Wow! I am sooo very interested in hearing more about your experience with making this recipe, as you’ve described here!!! Your explanations and choice products to use sound very intriguing. Maybe you could please send me a copy of your final recipe when you do try this (if it works); so that I might try with my littles? We all have a slight sensitivity in the skin level in our family group. Thank you very much for your enlightenment on this subject! The Best way to send me a mssg that won’t be considered ‘junk’ would be through my blogs “Contact..” Page via main link is my highlighted name above my comment here– THANX Again!
Grow grow grow says
Just made this with Sanex kids body wash and it worked like a charm 🙂 Thank you very much!
Julie M says
I’ve been looking at ideas for playdough with essential oils, specifically to make something which would be good as a stress-reliever to help combat older children’s travel sickness (I wouldn’t have thought it would be a good idea to give to younger kids in the car, unsupervised) . I know there is a “putty” already available for such purposes, but I can’t see that lasting more than five minutes before it gets dropped and all furry and dirty (and that’s probably just me)! Which is why I’m looking to make something myself so I can make it fresh each time. I knew that a silkier-type of playdough could be made with hair conditioner, which is what led me here in the first place. Reading through, the suggestions people have made about what variations to try are amazing. I just wondered if anyone had tried making this kind of playdough with essential oils? On paper, it seems like it could be dead easy! Also, does anyone have any experience of aromatherapy oils and could suggest what I might use (and have any idea what colour would you make it so that it didn’t make you feel more vomity!)? Thank you! Julie
Love it!! says
Um could I use Cera ve???
It’s a wonderful cream that sinks deep into your skin and makes it so soft and smooth.

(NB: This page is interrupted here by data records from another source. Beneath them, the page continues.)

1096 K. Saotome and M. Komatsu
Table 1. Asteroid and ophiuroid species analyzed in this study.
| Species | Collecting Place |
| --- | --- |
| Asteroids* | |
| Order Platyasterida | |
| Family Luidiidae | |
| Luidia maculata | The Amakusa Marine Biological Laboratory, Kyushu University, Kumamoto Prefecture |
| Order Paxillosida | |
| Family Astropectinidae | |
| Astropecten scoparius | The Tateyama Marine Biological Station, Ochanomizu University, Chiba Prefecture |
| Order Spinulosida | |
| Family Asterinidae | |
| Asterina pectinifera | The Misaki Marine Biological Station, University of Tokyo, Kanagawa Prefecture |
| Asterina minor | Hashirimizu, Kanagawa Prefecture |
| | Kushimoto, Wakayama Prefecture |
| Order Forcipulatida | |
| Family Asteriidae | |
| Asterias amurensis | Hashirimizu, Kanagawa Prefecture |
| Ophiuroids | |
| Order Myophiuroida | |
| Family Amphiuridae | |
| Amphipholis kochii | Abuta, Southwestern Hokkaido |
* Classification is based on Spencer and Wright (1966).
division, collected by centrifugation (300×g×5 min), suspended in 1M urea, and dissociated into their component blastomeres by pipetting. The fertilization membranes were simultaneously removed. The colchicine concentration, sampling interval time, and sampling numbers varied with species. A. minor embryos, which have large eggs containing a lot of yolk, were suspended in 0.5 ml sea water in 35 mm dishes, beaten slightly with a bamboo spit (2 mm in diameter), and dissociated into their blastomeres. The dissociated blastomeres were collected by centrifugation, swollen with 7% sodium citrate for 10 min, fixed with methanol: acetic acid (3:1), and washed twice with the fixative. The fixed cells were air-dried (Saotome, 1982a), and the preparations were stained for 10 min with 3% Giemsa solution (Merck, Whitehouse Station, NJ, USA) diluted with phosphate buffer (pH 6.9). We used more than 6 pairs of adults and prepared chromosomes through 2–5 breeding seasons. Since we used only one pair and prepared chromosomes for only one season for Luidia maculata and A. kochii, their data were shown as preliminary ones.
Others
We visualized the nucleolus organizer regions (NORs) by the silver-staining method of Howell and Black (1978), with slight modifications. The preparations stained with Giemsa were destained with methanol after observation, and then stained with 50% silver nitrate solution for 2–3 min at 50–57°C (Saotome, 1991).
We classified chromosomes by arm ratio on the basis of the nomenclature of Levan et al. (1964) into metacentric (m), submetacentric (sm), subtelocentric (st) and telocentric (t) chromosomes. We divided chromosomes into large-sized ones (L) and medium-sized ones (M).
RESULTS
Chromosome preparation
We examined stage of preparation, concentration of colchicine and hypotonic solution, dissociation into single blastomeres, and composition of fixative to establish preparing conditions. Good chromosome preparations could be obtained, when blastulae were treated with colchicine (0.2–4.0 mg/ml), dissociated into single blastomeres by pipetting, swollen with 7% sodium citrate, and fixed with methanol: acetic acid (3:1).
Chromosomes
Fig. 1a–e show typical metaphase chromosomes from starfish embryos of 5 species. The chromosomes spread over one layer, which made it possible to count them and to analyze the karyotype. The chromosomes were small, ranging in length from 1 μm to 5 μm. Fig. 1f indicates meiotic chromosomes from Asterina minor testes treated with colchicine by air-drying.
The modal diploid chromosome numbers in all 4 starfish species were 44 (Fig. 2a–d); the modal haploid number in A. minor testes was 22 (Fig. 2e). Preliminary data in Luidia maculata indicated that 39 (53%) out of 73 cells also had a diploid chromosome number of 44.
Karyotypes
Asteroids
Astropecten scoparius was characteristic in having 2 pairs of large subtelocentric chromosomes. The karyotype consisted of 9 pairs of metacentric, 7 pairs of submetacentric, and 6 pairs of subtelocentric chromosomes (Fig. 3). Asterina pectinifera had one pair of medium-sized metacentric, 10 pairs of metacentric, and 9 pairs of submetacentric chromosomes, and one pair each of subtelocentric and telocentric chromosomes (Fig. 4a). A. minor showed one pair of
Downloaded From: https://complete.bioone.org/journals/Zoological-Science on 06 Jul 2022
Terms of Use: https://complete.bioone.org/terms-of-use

Hi there I love your site and was really excited to try the play dough for sensitive skin. I used Doublebase cream and cornflour, didn’t turn out very well. I kneaded for ages but it was very crumbly. I added a little more cream and kneaded again but to no avail. Any thoughts on how I can achieve soft silky dough? Am I doing something wrong? Many thanks Kitty x
Cornflour is not the same as cornstarch, that is probably the problem.
I just tried this with my 4 year old having made it using E45 cream and it worked well. It feels different to playdough and she’s been enjoying standing on it as she says it feels silky between her toes. Thanks for the recipe!
I tried this with coconut oil…. It sort of works.. the dough is soft until you squeeze it. then it just crumbles slightly and feels a bit like squeezing condensed cotton wool. I tried adding more oil, it just goes too liquidy.
Any suggestions anyone. want to keep it edible.